Please pick up the passage below on preventing workplace violence and continue it after its final sentence.

══ Supplied text

These signals should serve as a trigger for presenting employee assistance programs in a way that does not embarrass or offend.

Emergency response planning means that reasonable threats from nature, work risks, and human threats must be identified and counters planned and exercised. But the management system must be flexible enough to gather the right information and communicate unforeseen threats for an integrated and progressive response. Prevention is the key for workplace violence. Establishing a system for communicating threat levels and indicating additional responses is the foundation. When an employee is terminated, for example, any access privilege must be blocked, frontline supervisors should be aware, and security levels and checks should increase.

════
══ Extracted records

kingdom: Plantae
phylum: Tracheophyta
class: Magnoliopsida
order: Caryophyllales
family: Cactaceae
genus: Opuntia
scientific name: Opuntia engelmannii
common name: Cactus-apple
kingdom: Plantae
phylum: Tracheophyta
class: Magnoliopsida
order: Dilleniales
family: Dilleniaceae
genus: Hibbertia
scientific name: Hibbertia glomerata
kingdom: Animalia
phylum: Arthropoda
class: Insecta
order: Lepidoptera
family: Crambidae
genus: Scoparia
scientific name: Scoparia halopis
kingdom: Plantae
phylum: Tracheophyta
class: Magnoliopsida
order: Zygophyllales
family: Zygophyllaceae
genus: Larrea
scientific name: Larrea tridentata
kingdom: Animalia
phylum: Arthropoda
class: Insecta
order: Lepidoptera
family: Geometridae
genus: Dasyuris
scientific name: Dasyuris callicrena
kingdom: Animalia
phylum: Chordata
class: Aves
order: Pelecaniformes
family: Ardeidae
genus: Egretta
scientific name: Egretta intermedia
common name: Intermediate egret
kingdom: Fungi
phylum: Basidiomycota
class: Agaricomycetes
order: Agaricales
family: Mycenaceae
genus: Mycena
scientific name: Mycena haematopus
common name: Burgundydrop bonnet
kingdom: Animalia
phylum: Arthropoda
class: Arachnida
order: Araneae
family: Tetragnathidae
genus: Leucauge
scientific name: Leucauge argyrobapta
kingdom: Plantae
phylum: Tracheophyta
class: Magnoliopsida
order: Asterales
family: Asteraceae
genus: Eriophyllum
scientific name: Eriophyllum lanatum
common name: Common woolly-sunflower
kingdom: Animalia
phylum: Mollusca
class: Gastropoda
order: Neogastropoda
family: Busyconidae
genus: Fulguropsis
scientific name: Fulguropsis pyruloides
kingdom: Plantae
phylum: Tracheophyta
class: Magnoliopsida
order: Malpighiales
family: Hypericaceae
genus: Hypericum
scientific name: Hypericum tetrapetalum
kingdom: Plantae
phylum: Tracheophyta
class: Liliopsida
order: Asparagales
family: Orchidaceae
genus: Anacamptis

════

*In response:*
Security is a cycle of deterrence, detection, impeding, responding and capturing, and rehabilitating (Philpot, 2010). Deterrence is accomplished by having strategies in place that cause the potential perpetrator to perceive a barrier to their action. Detection must be as early as possible and in many cases, dictates response based on how early a breech is detected. Impeding or slowing a breech, relies on deploying barriers, physical and non-physical, based upon the three categories of barriers; strategical, tactical, and protective. Response and capture can mean physical detention, but also includes capturing evidence for prosecution. Prosecution is vital to achieve in order to deter future problems. Lastly the organization must assess its response and strategies for effectiveness and adapt them for better performance or deploy successful elements in other areas.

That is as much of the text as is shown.